What to do.
Your task is to copy each line in the listing that includes the word "Figure".

Dataset section.
----------------------------------------

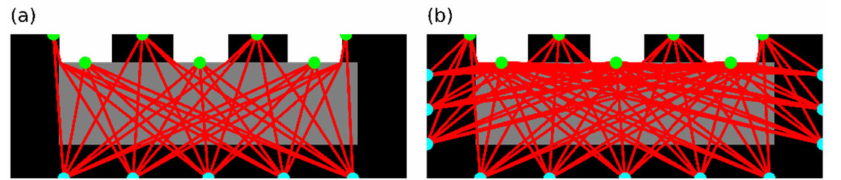
Figure 2. Pathways defining beams in 2D toy examples ( a ) S1 configuration, and ( b ) S2 configuration. Emitters are represented by a green dot, while receivers are blue. The gray zone defines the limits for the region referred to as the central region in the anode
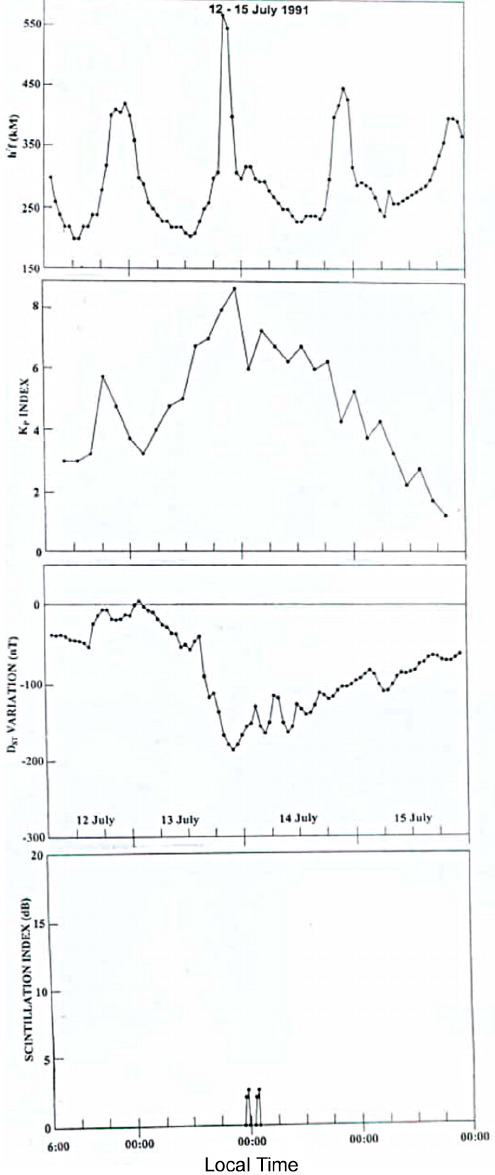
Fig. 12. Example of a magnetic storm that occurred during 12 − 15 July 1991. The top panel is ionospheric F-layer height (h 0 F) at Ahmedabad, the two middle panels are K p and D st and the bot- tom panel shows the occurrence times of scintillation activity at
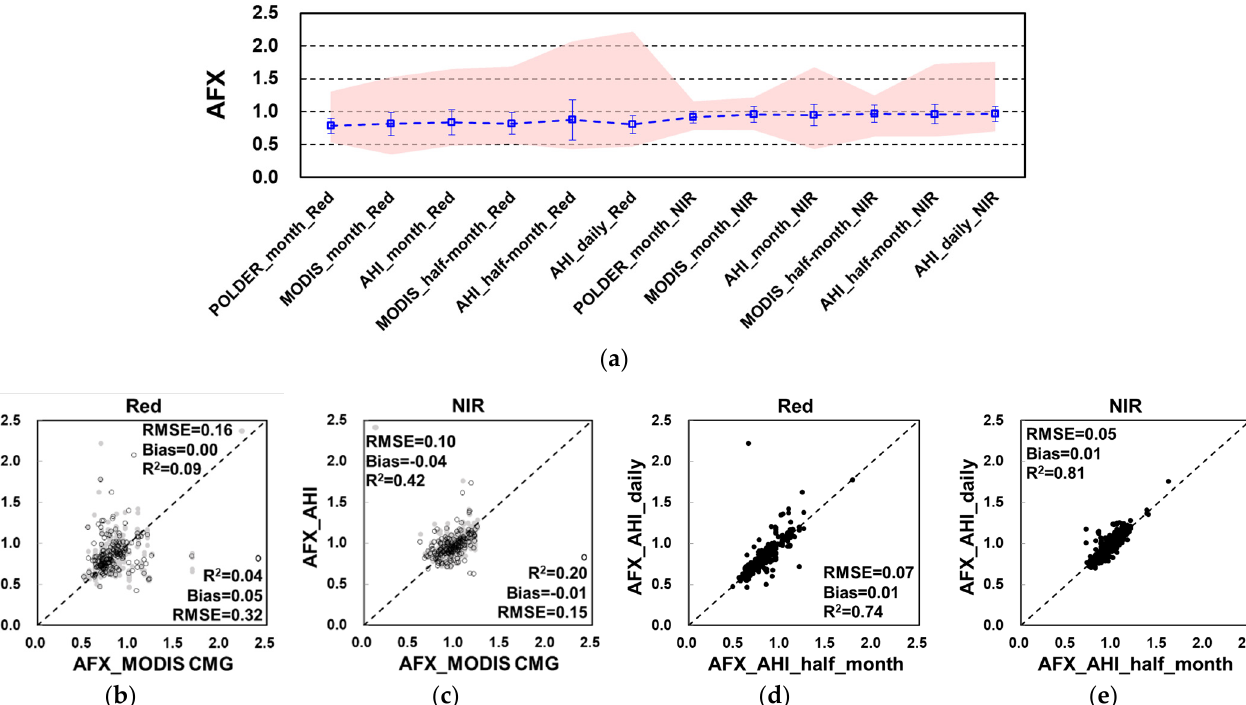
Figure 10. Comparison of AFXs that were retrieved from the accumulated observations of POLDER, MODIS CMG, and AHI during a day and half a month. ( a ) refers to the variance ranges of AFX that were retrieved from accumulated multiangle observations of the three sensors at different time spans. ( b ) refers to comparisons of AFX that were retrieved from half-month (black circle) and daily (grey dot) AHI data with those from half-month MODIS data in the red band, and ( c ) is similar to ( b ) but in the NIR band. ( d , e ) refers to comparisons of AFX that were retrieved from AHI data between the half-month scale and daily scale in the red and NIR bands, respectively.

----------------------------------------

Solution to this problem.
Figure 2. Pathways defining beams in 2D toy examples ( a ) S1 configuration, and ( b ) S2 configuration. Emitters are represented by a green dot, while receivers are blue. The gray zone defines the limits for the region referred to as the central region in the anode
Figure 10. Comparison of AFXs that were retrieved from the accumulated observations of POLDER, MODIS CMG, and AHI during a day and half a month. ( a ) refers to the variance ranges of AFX that were retrieved from accumulated multiangle observations of the three sensors at different time spans. ( b ) refers to comparisons of AFX that were retrieved from half-month (black circle) and daily (grey dot) AHI data with those from half-month MODIS data in the red band, and ( c ) is similar to ( b ) but in the NIR band. ( d , e ) refers to comparisons of AFX that were retrieved from AHI data between the half-month scale and daily scale in the red and NIR bands, respectively.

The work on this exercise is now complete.